Exercise aim: Among the lines below, a stretch begins at the one with "micrograph is of" and ends at the one with "of pancreatic adenocarcinoma". Repeat that stretch exactly, ends included.

The data:
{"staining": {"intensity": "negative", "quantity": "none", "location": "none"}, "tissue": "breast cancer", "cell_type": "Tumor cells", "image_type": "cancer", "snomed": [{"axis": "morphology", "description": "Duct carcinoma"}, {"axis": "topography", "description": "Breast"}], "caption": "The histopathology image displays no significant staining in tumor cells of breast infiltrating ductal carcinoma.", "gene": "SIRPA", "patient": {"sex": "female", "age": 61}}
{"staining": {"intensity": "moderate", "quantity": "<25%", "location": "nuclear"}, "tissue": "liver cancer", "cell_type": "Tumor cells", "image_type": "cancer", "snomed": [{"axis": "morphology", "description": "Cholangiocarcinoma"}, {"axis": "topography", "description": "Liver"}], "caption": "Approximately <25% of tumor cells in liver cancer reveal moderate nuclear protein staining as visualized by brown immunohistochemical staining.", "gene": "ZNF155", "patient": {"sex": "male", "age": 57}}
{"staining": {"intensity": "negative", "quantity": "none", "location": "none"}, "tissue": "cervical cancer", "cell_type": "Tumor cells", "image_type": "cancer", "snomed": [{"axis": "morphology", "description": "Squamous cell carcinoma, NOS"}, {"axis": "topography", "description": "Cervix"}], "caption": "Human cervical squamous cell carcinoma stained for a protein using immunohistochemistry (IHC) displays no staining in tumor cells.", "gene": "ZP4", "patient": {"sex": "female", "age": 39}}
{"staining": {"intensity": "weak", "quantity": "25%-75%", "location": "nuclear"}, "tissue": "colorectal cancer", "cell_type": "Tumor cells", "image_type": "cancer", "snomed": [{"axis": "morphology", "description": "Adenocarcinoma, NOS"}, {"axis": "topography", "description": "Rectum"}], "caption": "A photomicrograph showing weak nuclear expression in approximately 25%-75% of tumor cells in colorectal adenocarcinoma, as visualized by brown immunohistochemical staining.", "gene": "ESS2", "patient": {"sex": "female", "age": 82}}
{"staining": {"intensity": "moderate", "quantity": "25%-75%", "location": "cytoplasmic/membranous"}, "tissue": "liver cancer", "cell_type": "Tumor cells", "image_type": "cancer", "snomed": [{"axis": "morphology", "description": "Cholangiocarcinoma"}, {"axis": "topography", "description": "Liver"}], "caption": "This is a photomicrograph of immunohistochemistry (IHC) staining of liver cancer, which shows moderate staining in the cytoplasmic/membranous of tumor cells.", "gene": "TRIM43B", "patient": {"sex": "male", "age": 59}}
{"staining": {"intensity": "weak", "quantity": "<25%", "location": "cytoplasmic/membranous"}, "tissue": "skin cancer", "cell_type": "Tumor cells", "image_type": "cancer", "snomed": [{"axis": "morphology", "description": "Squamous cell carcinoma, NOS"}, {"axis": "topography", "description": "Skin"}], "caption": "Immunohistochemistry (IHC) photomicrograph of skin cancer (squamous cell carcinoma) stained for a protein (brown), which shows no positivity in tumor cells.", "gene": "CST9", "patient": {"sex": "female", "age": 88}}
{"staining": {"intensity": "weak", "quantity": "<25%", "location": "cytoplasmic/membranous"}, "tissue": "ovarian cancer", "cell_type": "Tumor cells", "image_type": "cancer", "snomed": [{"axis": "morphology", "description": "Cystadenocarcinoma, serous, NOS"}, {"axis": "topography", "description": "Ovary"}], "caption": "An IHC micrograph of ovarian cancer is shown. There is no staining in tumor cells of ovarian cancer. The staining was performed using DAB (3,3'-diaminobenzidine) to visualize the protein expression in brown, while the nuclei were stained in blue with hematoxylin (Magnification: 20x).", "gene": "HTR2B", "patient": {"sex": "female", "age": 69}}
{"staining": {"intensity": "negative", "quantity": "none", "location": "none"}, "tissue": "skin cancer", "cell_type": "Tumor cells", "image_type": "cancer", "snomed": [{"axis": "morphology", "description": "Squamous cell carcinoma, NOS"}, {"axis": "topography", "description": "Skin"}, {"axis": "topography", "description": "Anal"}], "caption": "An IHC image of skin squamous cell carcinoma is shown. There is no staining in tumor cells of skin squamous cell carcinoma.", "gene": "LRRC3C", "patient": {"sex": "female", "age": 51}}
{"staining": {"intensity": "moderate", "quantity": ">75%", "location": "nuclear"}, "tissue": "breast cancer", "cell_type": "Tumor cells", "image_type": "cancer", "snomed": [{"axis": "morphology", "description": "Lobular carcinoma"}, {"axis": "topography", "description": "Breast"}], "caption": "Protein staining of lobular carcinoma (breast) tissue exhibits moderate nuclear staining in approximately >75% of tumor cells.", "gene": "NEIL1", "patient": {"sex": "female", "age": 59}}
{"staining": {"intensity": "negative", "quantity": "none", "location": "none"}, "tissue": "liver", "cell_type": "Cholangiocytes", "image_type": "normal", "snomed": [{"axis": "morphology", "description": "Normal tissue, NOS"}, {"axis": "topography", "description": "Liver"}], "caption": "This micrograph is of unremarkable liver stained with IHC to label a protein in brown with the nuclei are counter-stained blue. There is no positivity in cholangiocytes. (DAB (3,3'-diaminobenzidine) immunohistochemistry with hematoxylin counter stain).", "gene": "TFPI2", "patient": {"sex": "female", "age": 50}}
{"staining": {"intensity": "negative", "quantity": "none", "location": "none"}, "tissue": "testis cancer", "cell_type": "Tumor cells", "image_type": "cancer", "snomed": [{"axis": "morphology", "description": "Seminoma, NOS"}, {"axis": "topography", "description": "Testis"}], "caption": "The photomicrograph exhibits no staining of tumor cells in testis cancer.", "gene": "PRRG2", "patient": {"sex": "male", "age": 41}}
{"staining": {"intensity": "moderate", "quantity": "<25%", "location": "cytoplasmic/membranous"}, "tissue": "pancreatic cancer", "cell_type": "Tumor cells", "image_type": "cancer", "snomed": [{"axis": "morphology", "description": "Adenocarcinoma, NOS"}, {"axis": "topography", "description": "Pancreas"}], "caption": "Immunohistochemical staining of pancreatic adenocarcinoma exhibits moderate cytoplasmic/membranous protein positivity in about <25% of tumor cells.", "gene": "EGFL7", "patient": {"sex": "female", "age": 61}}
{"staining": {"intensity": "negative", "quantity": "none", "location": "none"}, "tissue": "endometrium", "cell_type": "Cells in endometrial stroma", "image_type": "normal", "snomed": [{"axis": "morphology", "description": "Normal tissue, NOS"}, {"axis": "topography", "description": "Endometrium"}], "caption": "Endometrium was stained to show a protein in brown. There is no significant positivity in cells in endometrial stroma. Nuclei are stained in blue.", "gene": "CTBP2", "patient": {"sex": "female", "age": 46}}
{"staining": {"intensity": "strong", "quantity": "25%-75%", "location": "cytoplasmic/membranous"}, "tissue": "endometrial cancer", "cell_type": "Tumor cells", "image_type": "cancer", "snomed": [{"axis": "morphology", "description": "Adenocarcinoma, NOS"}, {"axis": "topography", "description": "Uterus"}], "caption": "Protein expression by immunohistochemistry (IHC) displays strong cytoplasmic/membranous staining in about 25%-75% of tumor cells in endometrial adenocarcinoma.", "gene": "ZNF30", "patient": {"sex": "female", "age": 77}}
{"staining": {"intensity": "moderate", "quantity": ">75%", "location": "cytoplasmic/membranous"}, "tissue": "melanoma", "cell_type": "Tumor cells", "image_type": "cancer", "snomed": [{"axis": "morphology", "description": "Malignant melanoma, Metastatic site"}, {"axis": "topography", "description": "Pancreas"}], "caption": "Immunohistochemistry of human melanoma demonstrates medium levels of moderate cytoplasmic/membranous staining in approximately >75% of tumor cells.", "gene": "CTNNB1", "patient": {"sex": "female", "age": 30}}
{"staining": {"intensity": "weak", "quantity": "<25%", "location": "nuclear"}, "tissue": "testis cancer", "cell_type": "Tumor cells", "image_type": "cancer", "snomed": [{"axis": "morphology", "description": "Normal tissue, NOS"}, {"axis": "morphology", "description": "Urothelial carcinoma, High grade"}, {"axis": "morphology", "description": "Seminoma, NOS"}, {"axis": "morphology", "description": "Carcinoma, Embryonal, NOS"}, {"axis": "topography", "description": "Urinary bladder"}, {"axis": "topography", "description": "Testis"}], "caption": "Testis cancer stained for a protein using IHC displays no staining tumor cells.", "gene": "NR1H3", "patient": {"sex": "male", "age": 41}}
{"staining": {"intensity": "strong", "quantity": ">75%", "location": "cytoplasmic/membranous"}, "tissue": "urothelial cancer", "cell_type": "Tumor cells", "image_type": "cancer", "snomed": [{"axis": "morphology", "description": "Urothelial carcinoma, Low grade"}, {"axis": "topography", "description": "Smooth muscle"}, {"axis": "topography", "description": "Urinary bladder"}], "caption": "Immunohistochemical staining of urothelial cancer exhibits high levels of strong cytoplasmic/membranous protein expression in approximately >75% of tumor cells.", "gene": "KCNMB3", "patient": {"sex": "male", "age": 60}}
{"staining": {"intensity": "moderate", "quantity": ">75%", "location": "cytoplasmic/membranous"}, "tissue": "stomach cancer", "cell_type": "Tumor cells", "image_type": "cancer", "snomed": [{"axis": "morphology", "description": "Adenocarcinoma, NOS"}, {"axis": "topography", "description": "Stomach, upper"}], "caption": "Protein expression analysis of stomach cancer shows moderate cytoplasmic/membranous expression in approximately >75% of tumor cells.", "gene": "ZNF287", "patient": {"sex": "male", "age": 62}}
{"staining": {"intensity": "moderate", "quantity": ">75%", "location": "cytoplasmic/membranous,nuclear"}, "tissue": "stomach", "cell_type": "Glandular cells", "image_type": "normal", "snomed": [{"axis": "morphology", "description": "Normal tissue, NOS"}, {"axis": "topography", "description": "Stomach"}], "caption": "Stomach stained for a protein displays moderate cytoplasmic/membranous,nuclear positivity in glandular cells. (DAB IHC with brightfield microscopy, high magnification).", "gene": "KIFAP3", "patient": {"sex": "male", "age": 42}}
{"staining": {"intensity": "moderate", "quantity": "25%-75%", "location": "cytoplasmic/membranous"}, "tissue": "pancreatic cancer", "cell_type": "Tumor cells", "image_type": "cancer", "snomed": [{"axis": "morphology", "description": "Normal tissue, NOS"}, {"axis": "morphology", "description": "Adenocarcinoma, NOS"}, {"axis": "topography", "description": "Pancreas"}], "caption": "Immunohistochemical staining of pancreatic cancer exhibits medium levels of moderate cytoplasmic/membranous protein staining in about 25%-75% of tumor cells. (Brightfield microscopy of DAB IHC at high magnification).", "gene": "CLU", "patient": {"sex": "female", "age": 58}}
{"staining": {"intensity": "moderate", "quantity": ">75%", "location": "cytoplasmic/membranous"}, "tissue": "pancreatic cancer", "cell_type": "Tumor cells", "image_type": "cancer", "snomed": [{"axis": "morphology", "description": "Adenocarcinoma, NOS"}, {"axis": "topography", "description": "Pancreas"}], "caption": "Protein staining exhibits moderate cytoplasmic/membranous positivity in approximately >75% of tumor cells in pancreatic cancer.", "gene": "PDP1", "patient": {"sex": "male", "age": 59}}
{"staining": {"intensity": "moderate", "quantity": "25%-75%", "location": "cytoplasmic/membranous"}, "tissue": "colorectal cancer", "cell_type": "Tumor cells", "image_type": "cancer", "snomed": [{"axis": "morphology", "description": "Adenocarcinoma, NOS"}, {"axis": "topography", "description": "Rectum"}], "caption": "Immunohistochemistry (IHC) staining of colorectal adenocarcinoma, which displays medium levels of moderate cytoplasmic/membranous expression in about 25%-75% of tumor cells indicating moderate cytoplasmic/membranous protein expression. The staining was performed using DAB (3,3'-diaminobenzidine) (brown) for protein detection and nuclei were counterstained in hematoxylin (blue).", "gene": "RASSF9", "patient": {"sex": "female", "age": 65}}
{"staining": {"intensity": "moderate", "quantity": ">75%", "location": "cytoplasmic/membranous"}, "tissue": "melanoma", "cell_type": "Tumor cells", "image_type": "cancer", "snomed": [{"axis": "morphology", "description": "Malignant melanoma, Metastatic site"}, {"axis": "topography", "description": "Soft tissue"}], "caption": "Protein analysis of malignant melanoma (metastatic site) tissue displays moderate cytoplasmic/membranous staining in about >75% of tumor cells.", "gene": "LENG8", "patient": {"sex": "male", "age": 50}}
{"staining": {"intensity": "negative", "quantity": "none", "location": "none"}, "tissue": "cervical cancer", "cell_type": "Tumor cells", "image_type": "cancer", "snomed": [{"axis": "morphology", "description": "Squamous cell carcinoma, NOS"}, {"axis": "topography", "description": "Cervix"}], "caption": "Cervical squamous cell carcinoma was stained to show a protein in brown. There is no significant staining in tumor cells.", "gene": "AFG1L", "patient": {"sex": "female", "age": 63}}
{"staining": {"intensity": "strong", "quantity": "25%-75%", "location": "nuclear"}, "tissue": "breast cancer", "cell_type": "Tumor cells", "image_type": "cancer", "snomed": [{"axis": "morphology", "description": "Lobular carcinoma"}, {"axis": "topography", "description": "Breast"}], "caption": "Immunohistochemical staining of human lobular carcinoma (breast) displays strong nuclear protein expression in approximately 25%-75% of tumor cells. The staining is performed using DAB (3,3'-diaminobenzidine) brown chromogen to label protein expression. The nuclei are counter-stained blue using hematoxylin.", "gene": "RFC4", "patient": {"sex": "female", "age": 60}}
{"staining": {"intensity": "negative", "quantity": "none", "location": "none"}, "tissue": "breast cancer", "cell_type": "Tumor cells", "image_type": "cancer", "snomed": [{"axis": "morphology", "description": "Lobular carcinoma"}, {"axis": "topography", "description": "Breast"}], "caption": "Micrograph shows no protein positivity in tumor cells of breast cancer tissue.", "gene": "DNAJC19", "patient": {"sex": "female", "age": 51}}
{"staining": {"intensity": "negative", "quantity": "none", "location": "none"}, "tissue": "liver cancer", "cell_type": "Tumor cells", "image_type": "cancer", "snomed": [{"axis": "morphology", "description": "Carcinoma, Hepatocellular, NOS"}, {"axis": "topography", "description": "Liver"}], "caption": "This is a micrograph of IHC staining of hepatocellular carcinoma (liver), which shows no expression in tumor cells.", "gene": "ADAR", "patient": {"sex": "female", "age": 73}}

Task result:
{"staining": {"intensity": "negative", "quantity": "none", "location": "none"}, "tissue": "liver", "cell_type": "Cholangiocytes", "image_type": "normal", "snomed": [{"axis": "morphology", "description": "Normal tissue, NOS"}, {"axis": "topography", "description": "Liver"}], "caption": "This micrograph is of unremarkable liver stained with IHC to label a protein in brown with the nuclei are counter-stained blue. There is no positivity in cholangiocytes. (DAB (3,3'-diaminobenzidine) immunohistochemistry with hematoxylin counter stain).", "gene": "TFPI2", "patient": {"sex": "female", "age": 50}}
{"staining": {"intensity": "negative", "quantity": "none", "location": "none"}, "tissue": "testis cancer", "cell_type": "Tumor cells", "image_type": "cancer", "snomed": [{"axis": "morphology", "description": "Seminoma, NOS"}, {"axis": "topography", "description": "Testis"}], "caption": "The photomicrograph exhibits no staining of tumor cells in testis cancer.", "gene": "PRRG2", "patient": {"sex": "male", "age": 41}}
{"staining": {"intensity": "moderate", "quantity": "<25%", "location": "cytoplasmic/membranous"}, "tissue": "pancreatic cancer", "cell_type": "Tumor cells", "image_type": "cancer", "snomed": [{"axis": "morphology", "description": "Adenocarcinoma, NOS"}, {"axis": "topography", "description": "Pancreas"}], "caption": "Immunohistochemical staining of pancreatic adenocarcinoma exhibits moderate cytoplasmic/membranous protein positivity in about <25% of tumor cells.", "gene": "EGFL7", "patient": {"sex": "female", "age": 61}}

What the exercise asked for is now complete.